Nuova ondata di proteste per i 20 mila dipendenti di Poste Italiane della Lombardia. Venerdì 10 giugno inizia infatti la mobilitazione, indetta dai sindacati (Slp Cisl, Slc Cgil, Confasl, Failp Cisal e Uglcom) fino al prossimo 8 luglio, per protestare contro l’annunciata privatizzazione dell’azienda, le modalità di riorganizzazione del recapito su giorni alterni (già attiva a Como, Lecco, Cremona e Sondrio, Bergamo e Pavia) e la cronica carenza di personale. Per tutto il periodo è stato dichiarato lo sciopero dello straordinario, ma le organizzazioni dei lavoratori non escludono affatto che si possa anche ricorrere anche allo sciopero generale (come già successo il 23 maggio scorso).

“Nonostante quello sciopero generale abbia visto una massiccia partecipazione dei lavoratori, con un’astensione dal lavoro dell’80 per cento, e una chiusura quasi totale di tutti gli uffici postali, Poste italiane continua nel percorso di riorganizzazione del recapito in altre provincie della Lombardia” commenta Marisa Adobati della Slc Cgil di Bergamo, ricordando che le nuove modalità di consegna della posta a giorni alterni produrranno in provincia 132 “eccedenze” fra i 550 lavoratori impegnati: “I motivi dello sciopero restano ancora tutti lì, ecco perché prevediamo un’estate di agitazioni estremamente calda”.

La Slc bergamasca sottolinea che sul territorio “i disservizi aumentano e ancora nulla è stato fatto in termini di ammodernamento degli strumenti di lavoro, come motomezzi o palmari, costringendo i dipendenti a carichi di lavoro doppi”. Adobati rimarca come lo stesso accada “nelle sportellerie degli uffici postali, dove la carenza di personale, ormai non più sostenibile, non consente la necessaria serenità sia al cliente sia ai lavoratori. Questo settore, oltretutto, ha risposto in maniera magnifica allo sciopero, sintomo di una sofferenza lavorativa non più tollerabile”.

Altro tema di contrasto è quella dell’annunciata privatizzazione, con la “scelta da parte del governo di fare cassa ancora una volta su una società di servizi orientata alla socialità, immettendo un’ulteriore quota azionaria sul mercato pari al  29,7 per cento e passando il 35 per cento alla Cassa depositi e prestiti”. In questo modo, illustra l’esponente della Slc Cgil di Bergamo, la governance di Poste Italiane “passa dallo Stato direttamente nelle mani dei privati, snaturando la mission aziendale a garanzia dei servizi universali, cioè di assicurare i servizi essenziali in tutte le realtà del paese”.

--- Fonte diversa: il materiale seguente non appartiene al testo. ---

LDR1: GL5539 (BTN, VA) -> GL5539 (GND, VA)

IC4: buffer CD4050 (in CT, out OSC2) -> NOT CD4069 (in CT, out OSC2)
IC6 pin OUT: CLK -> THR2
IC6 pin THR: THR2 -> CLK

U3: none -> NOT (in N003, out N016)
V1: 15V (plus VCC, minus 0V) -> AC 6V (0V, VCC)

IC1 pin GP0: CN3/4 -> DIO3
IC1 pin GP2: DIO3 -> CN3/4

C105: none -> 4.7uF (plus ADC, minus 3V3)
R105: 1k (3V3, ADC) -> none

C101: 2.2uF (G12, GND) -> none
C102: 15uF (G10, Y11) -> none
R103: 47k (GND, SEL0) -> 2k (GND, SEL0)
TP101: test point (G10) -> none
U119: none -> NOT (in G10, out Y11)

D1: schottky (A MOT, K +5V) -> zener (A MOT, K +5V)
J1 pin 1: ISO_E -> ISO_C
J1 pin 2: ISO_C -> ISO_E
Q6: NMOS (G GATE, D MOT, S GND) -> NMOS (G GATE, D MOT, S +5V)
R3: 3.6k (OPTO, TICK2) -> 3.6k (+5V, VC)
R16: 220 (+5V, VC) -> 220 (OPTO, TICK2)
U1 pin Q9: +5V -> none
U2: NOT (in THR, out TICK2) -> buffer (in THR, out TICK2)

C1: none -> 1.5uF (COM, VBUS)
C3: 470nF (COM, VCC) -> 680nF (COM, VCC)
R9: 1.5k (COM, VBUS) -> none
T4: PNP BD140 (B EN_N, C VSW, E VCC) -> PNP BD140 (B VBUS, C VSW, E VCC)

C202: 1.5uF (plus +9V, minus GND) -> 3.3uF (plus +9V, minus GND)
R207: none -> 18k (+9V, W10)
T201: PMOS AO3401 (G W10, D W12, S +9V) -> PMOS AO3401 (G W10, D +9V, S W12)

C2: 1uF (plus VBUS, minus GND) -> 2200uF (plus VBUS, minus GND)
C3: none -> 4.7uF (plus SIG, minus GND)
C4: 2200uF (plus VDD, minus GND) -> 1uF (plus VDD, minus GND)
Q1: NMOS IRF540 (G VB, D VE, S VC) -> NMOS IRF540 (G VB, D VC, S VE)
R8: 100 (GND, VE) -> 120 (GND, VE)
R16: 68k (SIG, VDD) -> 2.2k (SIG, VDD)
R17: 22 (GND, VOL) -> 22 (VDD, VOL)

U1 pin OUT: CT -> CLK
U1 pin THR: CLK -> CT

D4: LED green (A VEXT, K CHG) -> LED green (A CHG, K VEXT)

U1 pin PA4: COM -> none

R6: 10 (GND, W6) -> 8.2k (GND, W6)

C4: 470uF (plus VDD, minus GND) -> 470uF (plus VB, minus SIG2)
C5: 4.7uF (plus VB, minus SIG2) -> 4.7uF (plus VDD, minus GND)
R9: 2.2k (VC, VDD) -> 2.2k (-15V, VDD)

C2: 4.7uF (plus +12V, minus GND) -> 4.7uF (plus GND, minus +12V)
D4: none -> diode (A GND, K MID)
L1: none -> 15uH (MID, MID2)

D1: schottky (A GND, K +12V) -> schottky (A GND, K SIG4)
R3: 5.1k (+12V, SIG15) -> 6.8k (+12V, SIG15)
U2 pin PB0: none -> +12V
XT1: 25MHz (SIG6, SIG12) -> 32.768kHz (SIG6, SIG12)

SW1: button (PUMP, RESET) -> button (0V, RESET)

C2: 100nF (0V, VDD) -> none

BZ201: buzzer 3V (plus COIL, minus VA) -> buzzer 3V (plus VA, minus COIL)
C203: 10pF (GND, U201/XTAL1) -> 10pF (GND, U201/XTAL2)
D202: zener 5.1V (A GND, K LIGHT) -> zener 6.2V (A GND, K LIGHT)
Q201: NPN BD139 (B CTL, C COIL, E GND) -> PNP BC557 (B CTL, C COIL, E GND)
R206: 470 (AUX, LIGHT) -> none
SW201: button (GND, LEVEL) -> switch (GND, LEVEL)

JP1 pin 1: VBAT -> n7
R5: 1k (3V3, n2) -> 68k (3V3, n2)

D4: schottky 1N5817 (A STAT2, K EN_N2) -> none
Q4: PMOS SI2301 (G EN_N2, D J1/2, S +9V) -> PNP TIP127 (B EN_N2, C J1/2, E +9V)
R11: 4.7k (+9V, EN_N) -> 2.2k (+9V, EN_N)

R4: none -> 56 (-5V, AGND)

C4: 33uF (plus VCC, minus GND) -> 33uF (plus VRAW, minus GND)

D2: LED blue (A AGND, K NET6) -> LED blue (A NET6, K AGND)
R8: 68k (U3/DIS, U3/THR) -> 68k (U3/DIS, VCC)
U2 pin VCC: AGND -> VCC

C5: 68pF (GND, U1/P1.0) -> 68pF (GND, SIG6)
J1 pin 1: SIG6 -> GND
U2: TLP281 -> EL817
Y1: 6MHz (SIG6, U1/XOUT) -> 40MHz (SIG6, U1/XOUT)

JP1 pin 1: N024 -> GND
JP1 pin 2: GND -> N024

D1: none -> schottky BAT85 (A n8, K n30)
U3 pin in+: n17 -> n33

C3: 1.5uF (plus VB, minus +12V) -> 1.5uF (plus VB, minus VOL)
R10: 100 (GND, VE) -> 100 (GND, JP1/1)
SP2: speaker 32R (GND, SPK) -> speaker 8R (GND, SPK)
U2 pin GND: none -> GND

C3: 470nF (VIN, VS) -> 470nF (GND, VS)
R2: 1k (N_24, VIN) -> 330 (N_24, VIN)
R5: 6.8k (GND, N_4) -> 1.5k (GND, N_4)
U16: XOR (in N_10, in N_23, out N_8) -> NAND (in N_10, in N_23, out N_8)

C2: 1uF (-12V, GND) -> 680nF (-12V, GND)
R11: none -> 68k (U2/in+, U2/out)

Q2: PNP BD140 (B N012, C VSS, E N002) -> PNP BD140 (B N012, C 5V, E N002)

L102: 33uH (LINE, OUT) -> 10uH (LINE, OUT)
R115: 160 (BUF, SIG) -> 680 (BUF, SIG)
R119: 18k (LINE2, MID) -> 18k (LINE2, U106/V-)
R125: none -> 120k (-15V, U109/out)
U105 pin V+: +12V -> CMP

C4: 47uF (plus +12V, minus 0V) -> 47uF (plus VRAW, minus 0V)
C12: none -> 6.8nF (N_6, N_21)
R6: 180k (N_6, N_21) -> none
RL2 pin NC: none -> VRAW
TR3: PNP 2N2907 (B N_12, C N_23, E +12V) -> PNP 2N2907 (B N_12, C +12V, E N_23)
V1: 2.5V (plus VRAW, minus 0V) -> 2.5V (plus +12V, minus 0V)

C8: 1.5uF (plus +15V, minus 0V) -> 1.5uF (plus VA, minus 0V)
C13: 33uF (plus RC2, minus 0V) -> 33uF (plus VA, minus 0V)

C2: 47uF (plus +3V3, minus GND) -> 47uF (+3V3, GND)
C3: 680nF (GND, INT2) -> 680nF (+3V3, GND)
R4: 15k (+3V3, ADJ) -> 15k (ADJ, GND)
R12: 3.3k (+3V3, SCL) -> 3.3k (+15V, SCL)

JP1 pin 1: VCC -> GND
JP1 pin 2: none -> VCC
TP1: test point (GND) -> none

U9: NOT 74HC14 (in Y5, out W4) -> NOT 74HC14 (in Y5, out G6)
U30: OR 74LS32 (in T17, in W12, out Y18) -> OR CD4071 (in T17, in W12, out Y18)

Il processo di privatizzazione, dunque, preoccupa molto i lavoratori “che rischiano di trovarsi una struttura societaria smembrata in più rivoli, con società in utili e altre in perdita, come logistica e recapito, tagliando quindi sui costi degli organici e sui posti di lavoro, non investendo in innovazione e vere riorganizzazioni”. In conclusione, Marisa Adobati si dice certa che “i dati dello sciopero del 23 maggio potranno essere replicati, perché nelle recenti assemblee abbiamo avuto modo di verificare il reale stato di tensione dei lavoratori, veramente stanchi di lavorare male e ‘sotto’ organico, avvertendo il reale rischio di perdere il proprio posto di lavoro”.